I’m not sure why that’s explicitly mentioned, I believe that for analyzing security, TC is a bit of an academic red herring. (Warning: not an expert.) There are two kinds of security implication to consider here I think.

One, can certain input data cause a large usage of computing resources (processing time or memory)? Non-TC mechanisms have repeatedly failed this test: ZIP bombs and XML entity bombs are notorious examples. On the other hand, you can easily put a resource cap on an interpreter of a theoretically TC language and be safe.

Two, can the untrusted code access resources that it shouldn’t (memory, files, sockets)? That’s mostly a quality of implementation issue, not one of Turing completeness. JavaScript interpreters have certainly been vulnerable to various exploits, but so have JPEG decoders. I don’t think TC is the issue here. (However, this is complicated a bit by side-channel attacks à la Spectre. I’m not sure how TC factors into those.)

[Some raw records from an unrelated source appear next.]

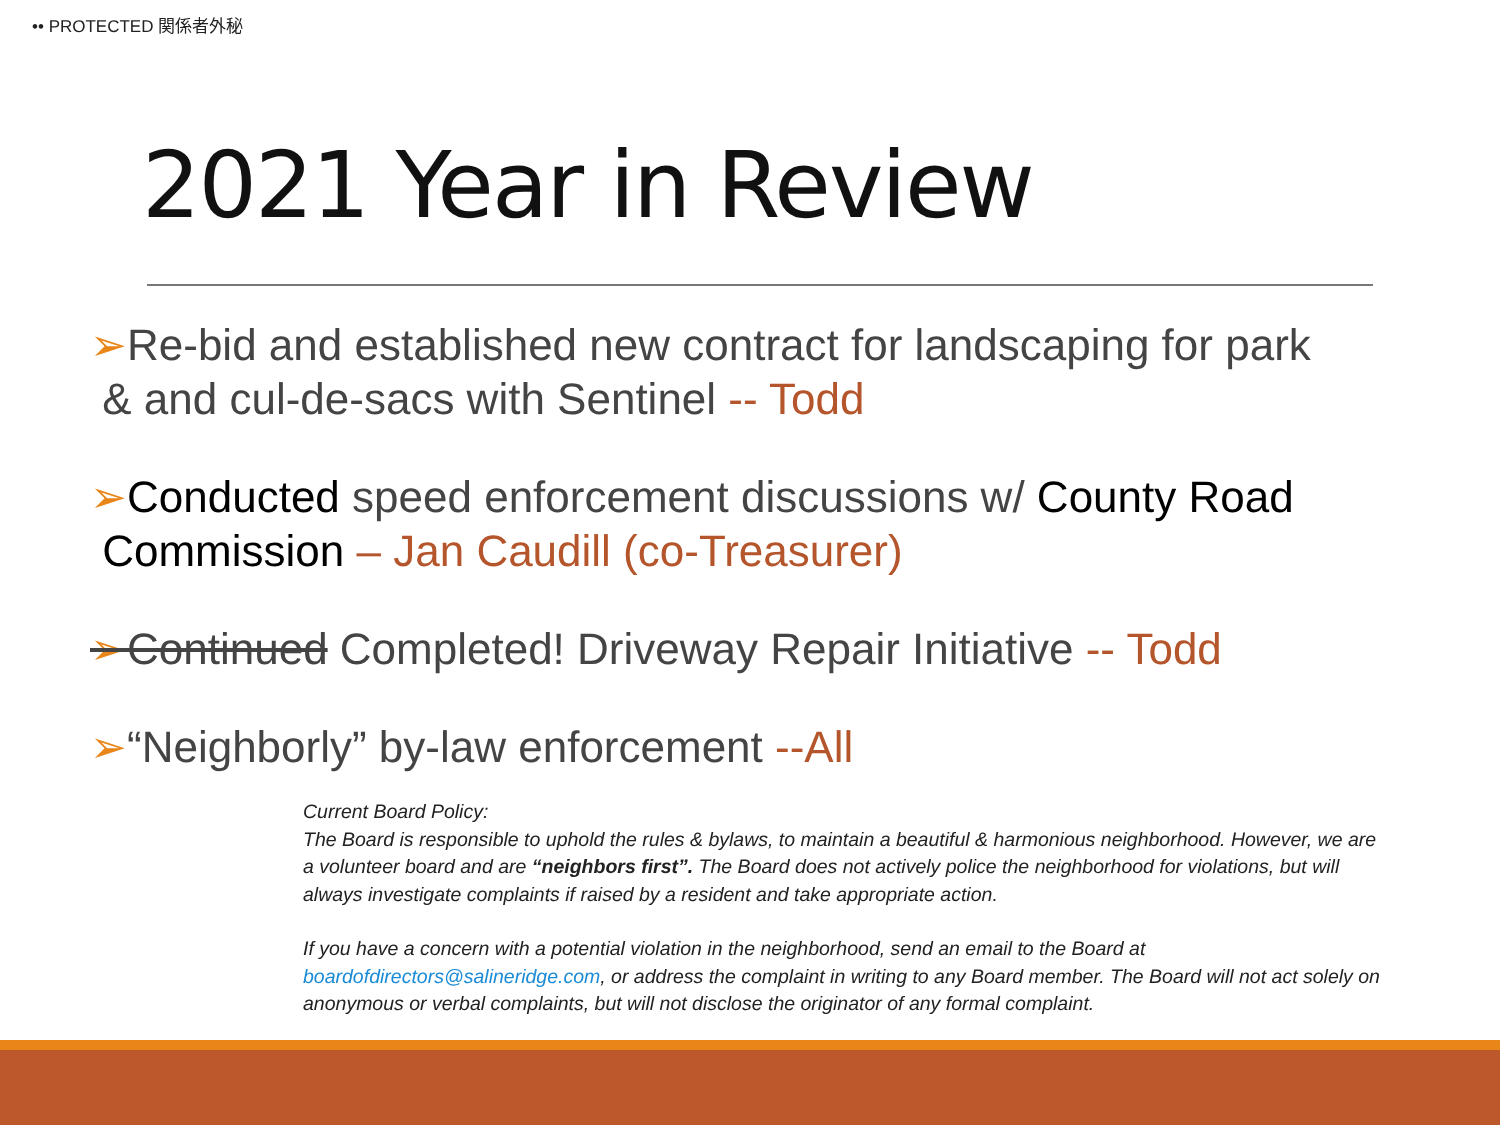•• PROTECTED 関係者外秘
2021 Year in Review
➢Re-bid and established new contract for landscaping for park
& and cul-de-sacs with Sentinel -- Todd
➢Conducted speed enforcement discussions w/ County Road
Commission – Jan Caudill (co-Treasurer)
➢Continued Completed! Driveway Repair Initiative -- Todd
➢“Neighborly” by-law enforcement --All
Current Board Policy:
The Board is responsible to uphold the rules & bylaws, to maintain a beautiful & harmonious neighborhood. However, we are a volunteer board and are “neighbors first”. The Board does not actively police the neighborhood for violations, but will always investigate complaints if raised by a resident and take appropriate action.
If you have a concern with a potential violation in the neighborhood, send an email to the Board at boardofdirectors@salineridge.com, or address the complaint in writing to any Board member. The Board will not act solely on anonymous or verbal complaints, but will not disclose the originator of any formal complaint.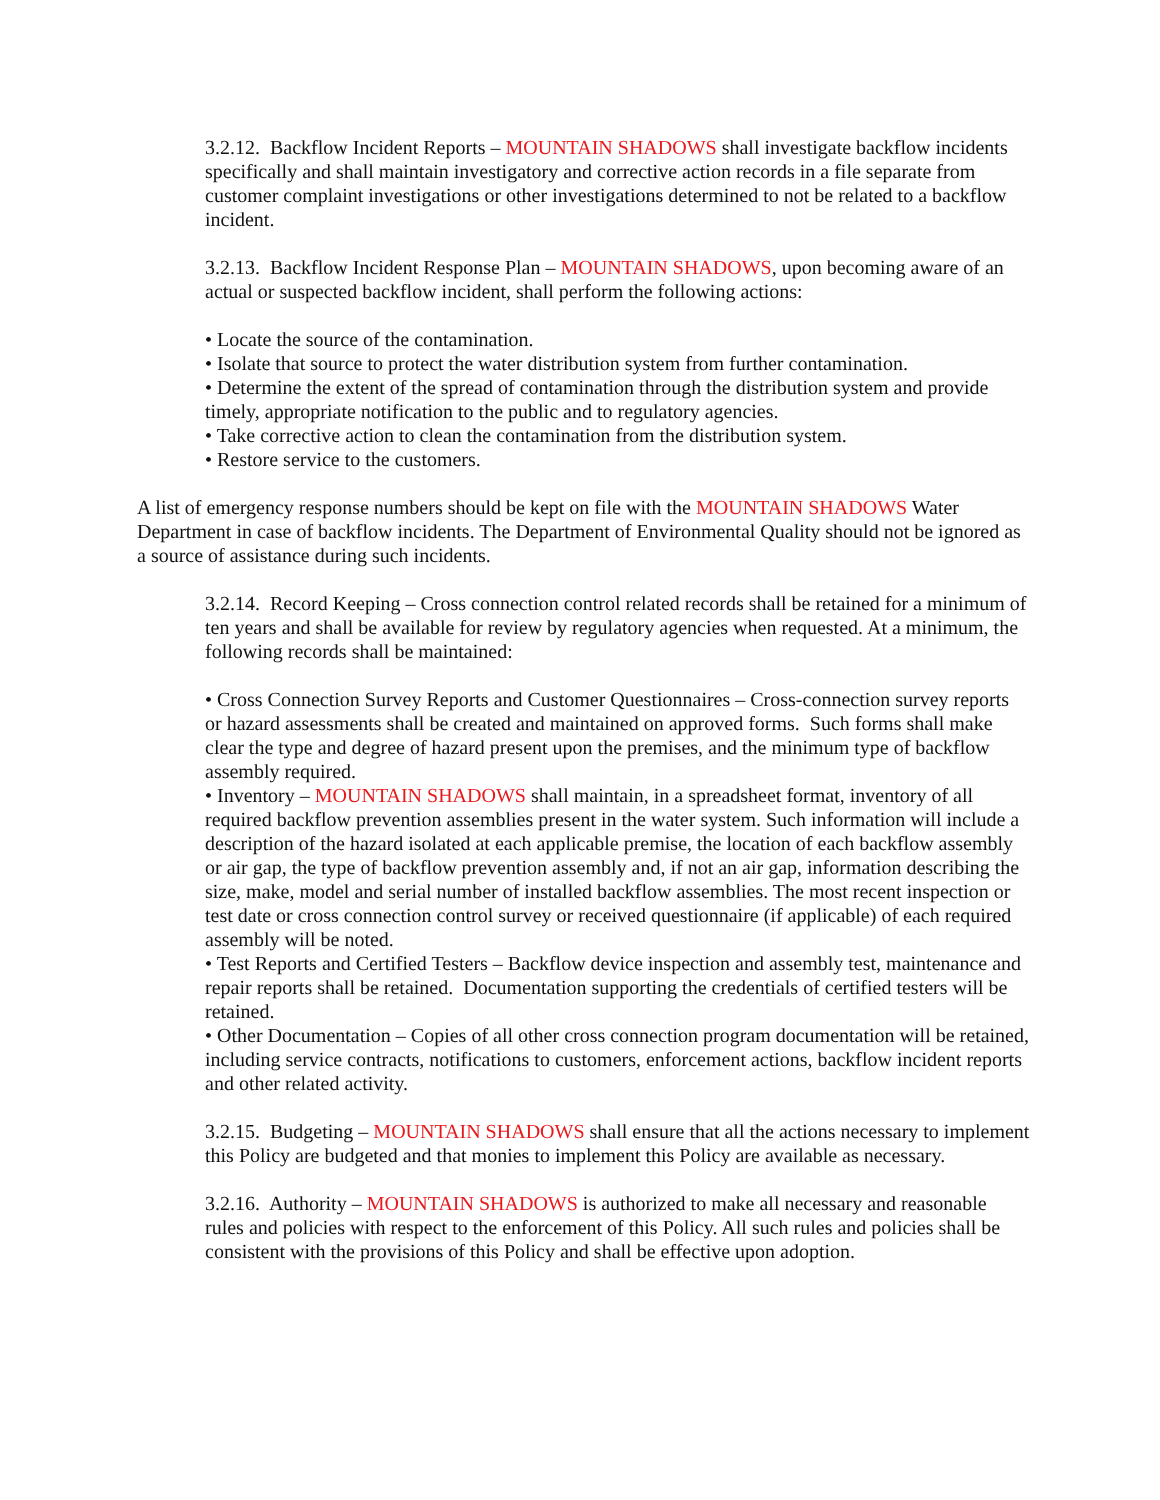3.2.12. Backflow Incident Reports – MOUNTAIN SHADOWS shall investigate backflow incidents specifically and shall maintain investigatory and corrective action records in a file separate from customer complaint investigations or other investigations determined to not be related to a backflow incident.
3.2.13. Backflow Incident Response Plan – MOUNTAIN SHADOWS, upon becoming aware of an actual or suspected backflow incident, shall perform the following actions:
• Locate the source of the contamination.
• Isolate that source to protect the water distribution system from further contamination.
• Determine the extent of the spread of contamination through the distribution system and provide timely, appropriate notification to the public and to regulatory agencies.
• Take corrective action to clean the contamination from the distribution system.
• Restore service to the customers.
A list of emergency response numbers should be kept on file with the MOUNTAIN SHADOWS Water Department in case of backflow incidents. The Department of Environmental Quality should not be ignored as a source of assistance during such incidents.
3.2.14. Record Keeping – Cross connection control related records shall be retained for a minimum of ten years and shall be available for review by regulatory agencies when requested. At a minimum, the following records shall be maintained:
• Cross Connection Survey Reports and Customer Questionnaires – Cross-connection survey reports or hazard assessments shall be created and maintained on approved forms. Such forms shall make clear the type and degree of hazard present upon the premises, and the minimum type of backflow assembly required.
• Inventory – MOUNTAIN SHADOWS shall maintain, in a spreadsheet format, inventory of all required backflow prevention assemblies present in the water system. Such information will include a description of the hazard isolated at each applicable premise, the location of each backflow assembly or air gap, the type of backflow prevention assembly and, if not an air gap, information describing the size, make, model and serial number of installed backflow assemblies. The most recent inspection or test date or cross connection control survey or received questionnaire (if applicable) of each required assembly will be noted.
• Test Reports and Certified Testers – Backflow device inspection and assembly test, maintenance and repair reports shall be retained. Documentation supporting the credentials of certified testers will be retained.
• Other Documentation – Copies of all other cross connection program documentation will be retained, including service contracts, notifications to customers, enforcement actions, backflow incident reports and other related activity.
3.2.15. Budgeting – MOUNTAIN SHADOWS shall ensure that all the actions necessary to implement this Policy are budgeted and that monies to implement this Policy are available as necessary.
3.2.16. Authority – MOUNTAIN SHADOWS is authorized to make all necessary and reasonable rules and policies with respect to the enforcement of this Policy. All such rules and policies shall be consistent with the provisions of this Policy and shall be effective upon adoption.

In summary, I’m not convinced that Turing completeness is all that relevant for security. Am I wrong here?

Both can have exploits as you've shown, but you haven't addressed the difficulty of securing one or the other. Turing complete systems have a dramatically larger state space than non turing complete implementations and so at a fundamental level are more difficult to secure.
I simply don't think Turing completeness is the deciding factor in determining that difficulty. Hopefully someone can define this more clearly, but in my opinion, the issue is not abstract "state space", but implementation complexity and attack surface.

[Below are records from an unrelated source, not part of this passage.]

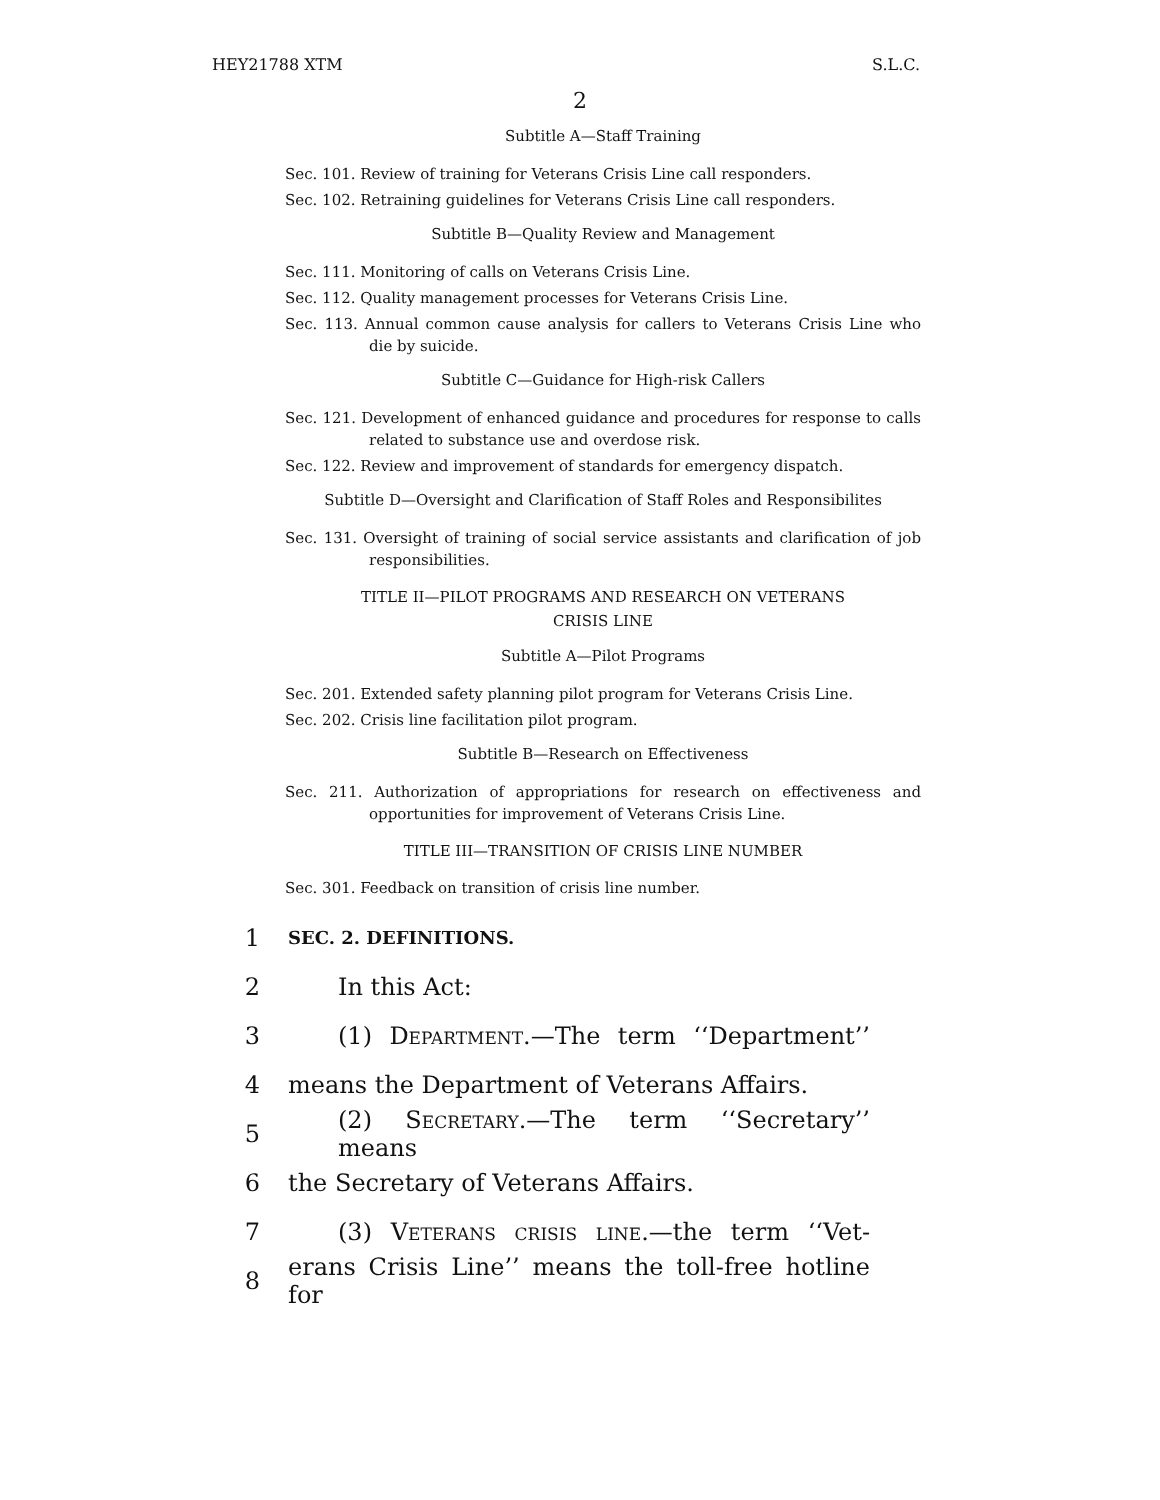HEY21788 XTM S.L.C.
2
Subtitle A—Staff Training
Sec. 101. Review of training for Veterans Crisis Line call responders.
Sec. 102. Retraining guidelines for Veterans Crisis Line call responders.
Subtitle B—Quality Review and Management
Sec. 111. Monitoring of calls on Veterans Crisis Line.
Sec. 112. Quality management processes for Veterans Crisis Line.
Sec. 113. Annual common cause analysis for callers to Veterans Crisis Line who die by suicide.
Subtitle C—Guidance for High-risk Callers
Sec. 121. Development of enhanced guidance and procedures for response to calls related to substance use and overdose risk.
Sec. 122. Review and improvement of standards for emergency dispatch.
Subtitle D—Oversight and Clarification of Staff Roles and Responsibilites
Sec. 131. Oversight of training of social service assistants and clarification of job responsibilities.
TITLE II—PILOT PROGRAMS AND RESEARCH ON VETERANS
CRISIS LINE
Subtitle A—Pilot Programs
Sec. 201. Extended safety planning pilot program for Veterans Crisis Line.
Sec. 202. Crisis line facilitation pilot program.
Subtitle B—Research on Effectiveness
Sec. 211. Authorization of appropriations for research on effectiveness and opportunities for improvement of Veterans Crisis Line.
TITLE III—TRANSITION OF CRISIS LINE NUMBER
Sec. 301. Feedback on transition of crisis line number.
1 SEC. 2. DEFINITIONS.
2 In this Act:
3 (1) Department.—The term ‘‘Department’’
4 means the Department of Veterans Affairs.
5 (2) Secretary.—The term ‘‘Secretary’’ means
6 the Secretary of Veterans Affairs.
7 (3) Veterans crisis line.—the term ‘‘Vet-
8 erans Crisis Line’’ means the toll-free hotline for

For example, it's a lot easier to write a secure Brainfuck interpreter (a very simple Turing complete language that can only access STDIN and STDOUT) than a program that securely extracts a ZIP file to disk.

At least theoretically, it means certain inputs can cause infinite loops, which, thanks to Turing completeness and the undecidability of the halting problem, means there’s no way to detect in advance in all cases.
It means you can't easily (or statically) reason about the output given arbitrary (user) input. So yes, it makes it much more likely that security bugs are introduced.
Also it at least implies a guaranteed resource leak / DOS capability, which is a problem though it may or may not be considered a security issue.
Well, that depends; you can slap a rlimit on a process and it will no longer DOS you, even if it's executing Turing complete code. It does mean that inside the Turing machine you can't really apply protections, but from the outside a Turing-complete language cannot magically escape its sandbox unless you give (or accidentally include) it a tool to do so.
Unless I'm completely off my mark, any resource limited system is not true universal Turing machine in the theoretical sense. So depending on your level of pedantry, TC can mean guaranteed DoS.
For the purposes of this conversation, we generally speak of the TC-ness of a system if we could somehow expand it indefinitely.

I believe there was someone who set up a TC-complete roller coaster network in some Rollercoaster Tycoon sort of game. It had something like 25-slots of "RAM". Not very TC-ish. But if you could hypethetically expand out, hypothetically it would work.

So it's a common convention.

But...that's your whole computer too then.
Indeed.